ARTICLE AD BOX
Jakarta, detikai.com - Otoritas Jasa Keuangan (OJK) buka bunyi mengenai argumen penetapan patokan pemisah usia, penghasilan minimum hingga pemisah kembang pinjaman bagi fintech peer to peer (P2P) lending dan Buy Now Pay Later (BNPL)
Sebagaimana diketahui, pemisah usia minimum pemberi biaya (lender) dan penerima biaya (borrower) pinjaman daring (pindar) dan pengguna pay later adalah 18 tahun alias telah menikah.

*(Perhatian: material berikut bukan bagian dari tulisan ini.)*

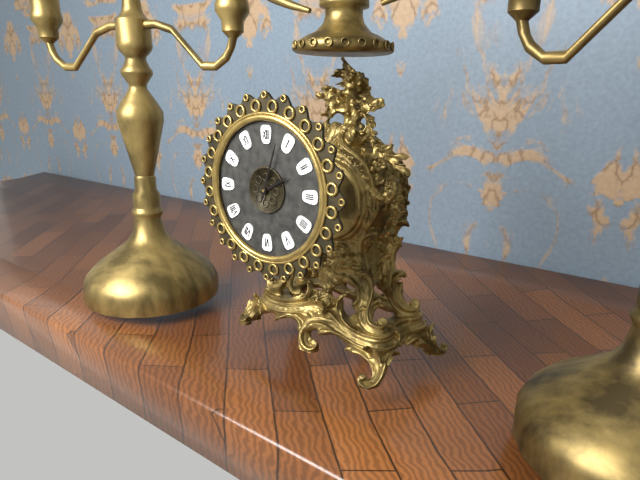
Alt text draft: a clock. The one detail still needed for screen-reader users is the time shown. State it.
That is 2:03
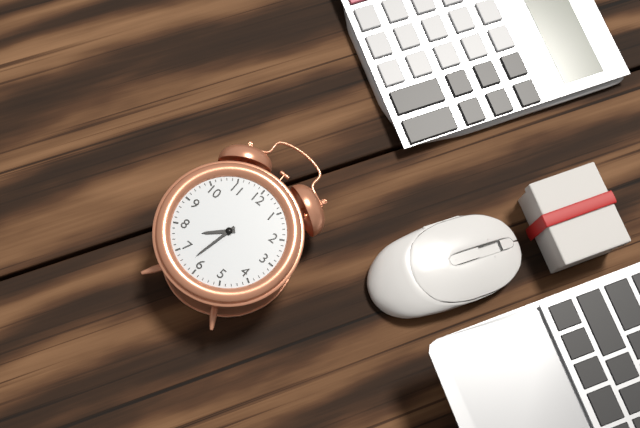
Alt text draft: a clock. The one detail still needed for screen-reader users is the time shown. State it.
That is 7:32
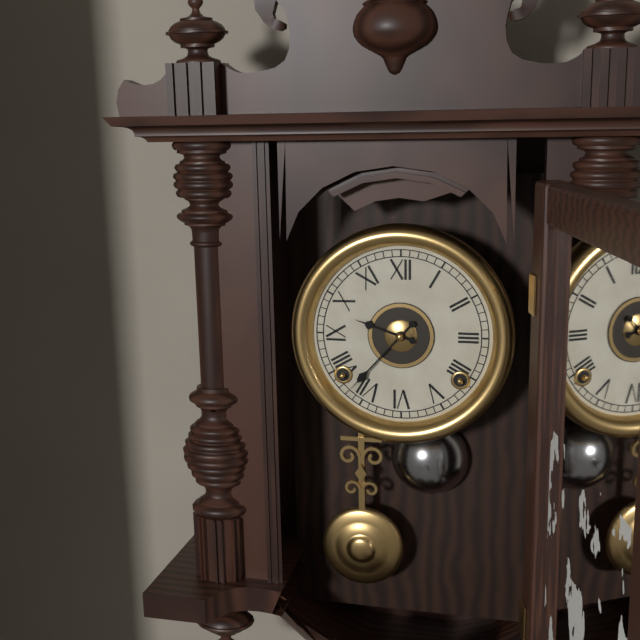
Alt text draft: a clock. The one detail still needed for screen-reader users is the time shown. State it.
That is 9:37
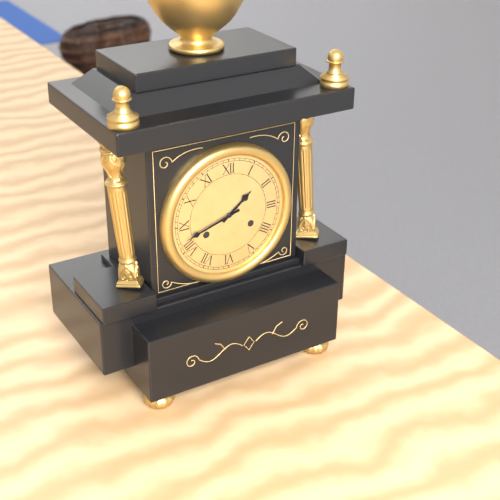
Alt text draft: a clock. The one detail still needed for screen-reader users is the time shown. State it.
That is 1:42
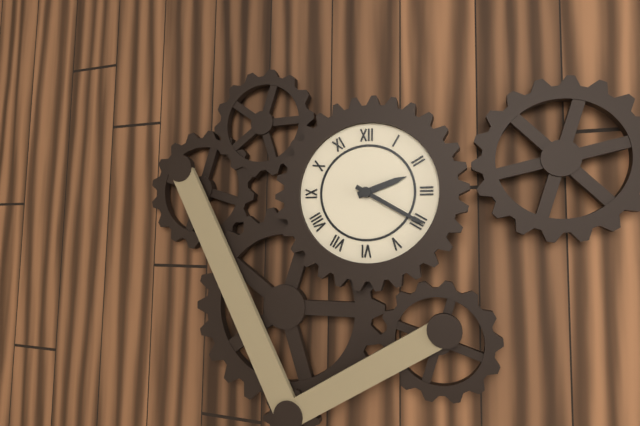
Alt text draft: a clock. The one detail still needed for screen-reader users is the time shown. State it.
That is 2:20
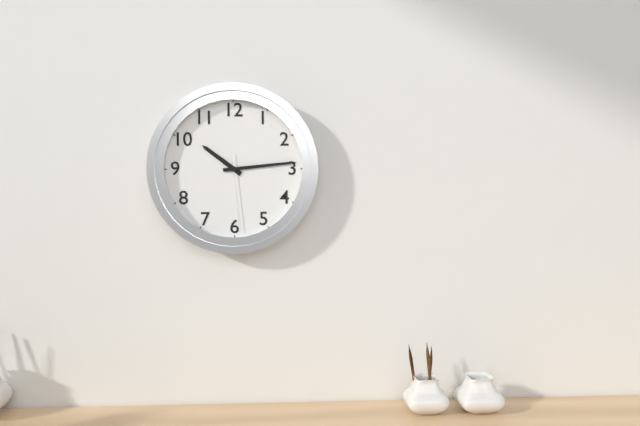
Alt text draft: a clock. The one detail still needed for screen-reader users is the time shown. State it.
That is 10:14:29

Kepala Departemen Pengaturan dan Pengembangan Lembaga Pembiayaan, Perusahaan Modal Ventura, Lembaga Keuangan Mikro dan Lembaga Jasa Keuangan Lainnya OJK Ahmad Nasrullah mengatakan patokan ini diterapkan untuk menghindari generasi muda dari lilitan utang. Pasalnya, umur 18 tahun dinilai sudah bisa berpikir logis mengenai akibat berutang.
"Kita juga nggak mau kelak generasi-generasi muda terjerat utang, sementara dia nggak ada keahlian untuk bayar sebenarnya. Kenapa kita membatasi 18 tahun? Itulah ukuran orang dewasa," ungkapnya dalam Media Briefing OJK, Selasa, (21/1/2025).

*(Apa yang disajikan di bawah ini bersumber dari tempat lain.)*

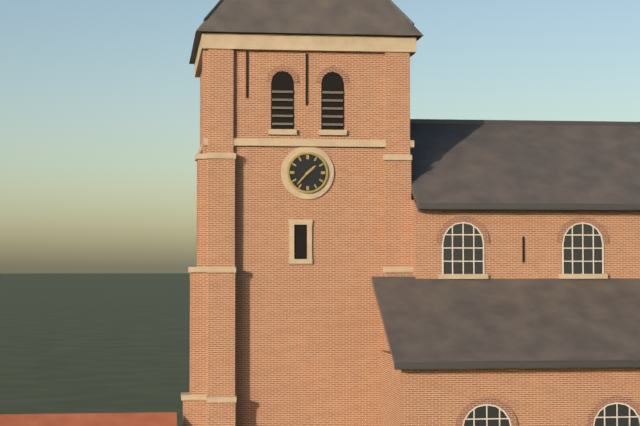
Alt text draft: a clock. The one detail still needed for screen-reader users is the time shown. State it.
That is 1:37
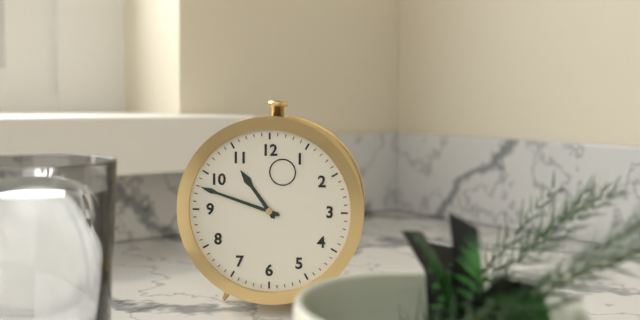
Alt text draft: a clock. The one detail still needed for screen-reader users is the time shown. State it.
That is 10:48
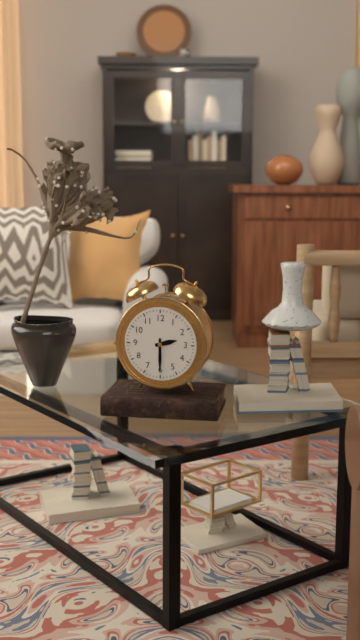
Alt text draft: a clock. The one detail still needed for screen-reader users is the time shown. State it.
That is 2:30
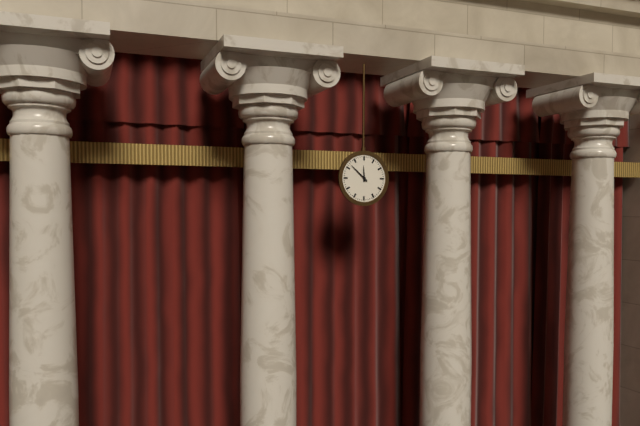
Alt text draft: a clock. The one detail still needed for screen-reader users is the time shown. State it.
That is 11:52
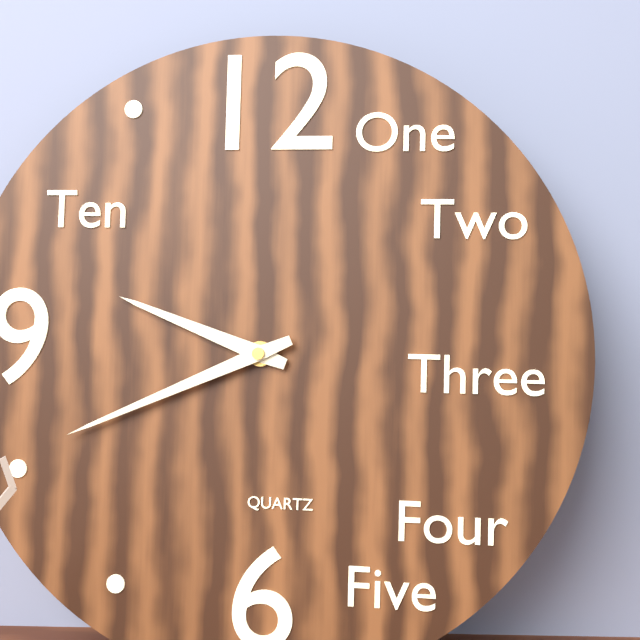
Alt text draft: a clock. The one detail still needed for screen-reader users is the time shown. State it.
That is 9:41
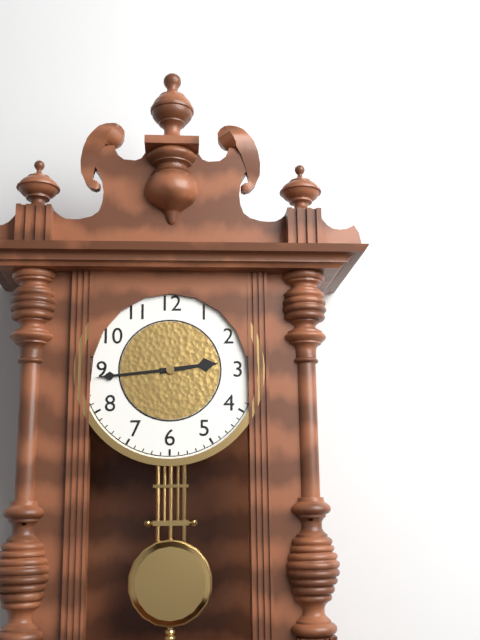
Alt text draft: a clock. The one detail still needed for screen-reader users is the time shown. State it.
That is 2:44
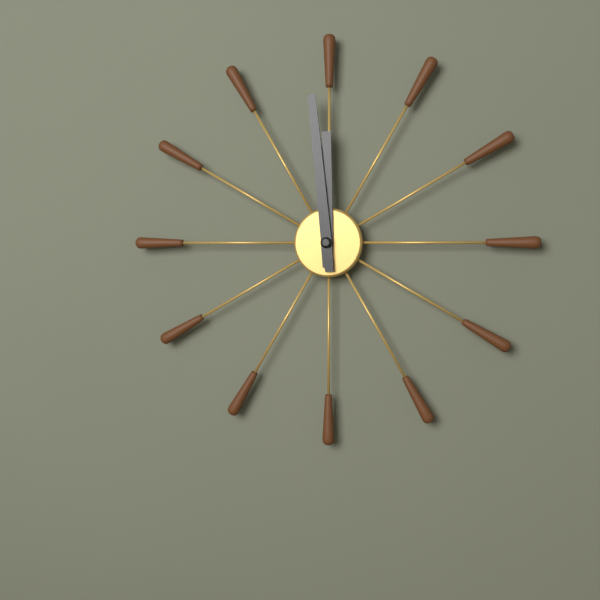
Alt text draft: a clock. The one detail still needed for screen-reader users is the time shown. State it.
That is 11:59
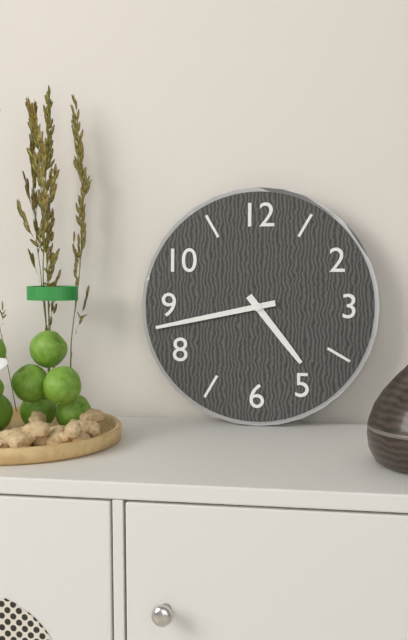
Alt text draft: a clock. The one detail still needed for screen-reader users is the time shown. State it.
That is 4:43
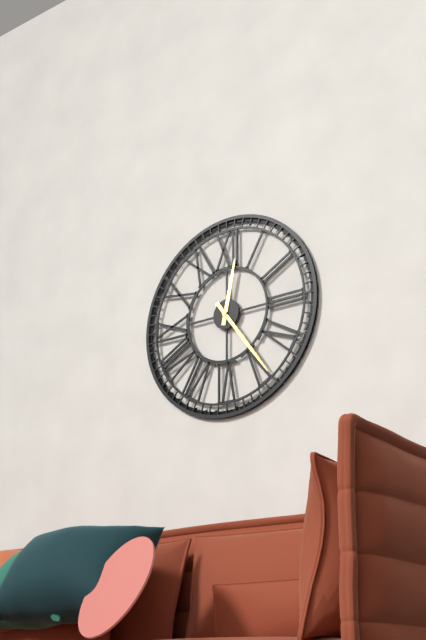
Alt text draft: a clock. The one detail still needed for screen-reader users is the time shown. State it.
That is 12:24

Sementara itu, baik penerima biaya fintech lending alias pengguna pay later pun wajib berpenghasilan minimal Rp3.000.000 per bulan. Hal ini menyangkut keahlian bayar bagi para borrower.

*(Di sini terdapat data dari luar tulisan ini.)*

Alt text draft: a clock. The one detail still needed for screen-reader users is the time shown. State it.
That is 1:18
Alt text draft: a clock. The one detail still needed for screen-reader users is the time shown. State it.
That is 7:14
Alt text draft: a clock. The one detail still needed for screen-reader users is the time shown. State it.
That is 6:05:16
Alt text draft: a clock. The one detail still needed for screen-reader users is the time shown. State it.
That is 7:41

"Kita sih ambil dari rata-rata UMP aja lah, kami anggap cukup pas. Ini juga untuk memastikan keahlian bayar dari si peminjam ya terutama," tutur Nasrullah.
Diketahui, patokan ini mulai bertindak di industri fintech P2P lending pada tahun 2025. Sementara bagi platform BNPL, patokan ini baru bertindak tahun 2027.
Tak hanya penghasilan dan umur, OJK pun mengatur soal batas maksimum faedah alias kembang bagi fintech lending.
Batas maksimum faedah ekonomi per hari (%) dari pinjaman online konsumtif dengan tenor lebih dari 6 bulan turun menjadi maksimal 0,2%. Awalnya, pemisah kembang pinjaman daring (pindar) untuk tenor ini adalah 0,3%. Sementara itu, untuk pinjaman konsumtif dengan tenor kurang dari 6 bulan, pemisah maksimum bunganya tetap sebesar 0,3%.
Nasrullah menjelaskan, keputusan untuk mempertahankan kembang maksimum 0,3% bagi pendanaan dengan tenor pendek ditengarai banyaknya biaya-biaya nan kudu dibebankan kepada borrower.
"Kalau dipaksakan nan 0,2%, lender bakal mempertimbangkan pendanaannya. Kalau suku bunganya nggak masuk untuk nan tenor pendek ini, itu dikhawatirkan terjadi penurunan pembiayaan kepada sektor-sektor ini, dan takutnya mereka (borrower) lari (ke platfotm ilegal)," tandasnya.
Sebagai informasi, OJK mencatat saat ini terdapat 97 platform peer to peer lending nan legal. Dari jumlah tersebut, outstanding pembiayaan pinjaman daring per November 2024 mencapai Rp75,60 triliun. Pencapaian ini tumbuh sebesar 27,32% secara tahunan (yoy).
Sementara itu, tingkat akibat angsuran macet secara agregat (TWP90) naik ke nomor 2,52% pada November 2025. Sebelumnya, TWP90 pada Oktober 2024 tercatat sebesar 2,37%.
(mkh/mkh)
Saksikan video di bawah ini:
Video: Paylater-QRIS,Transaksi Mana nan Diandalkan Bank Digital 2025?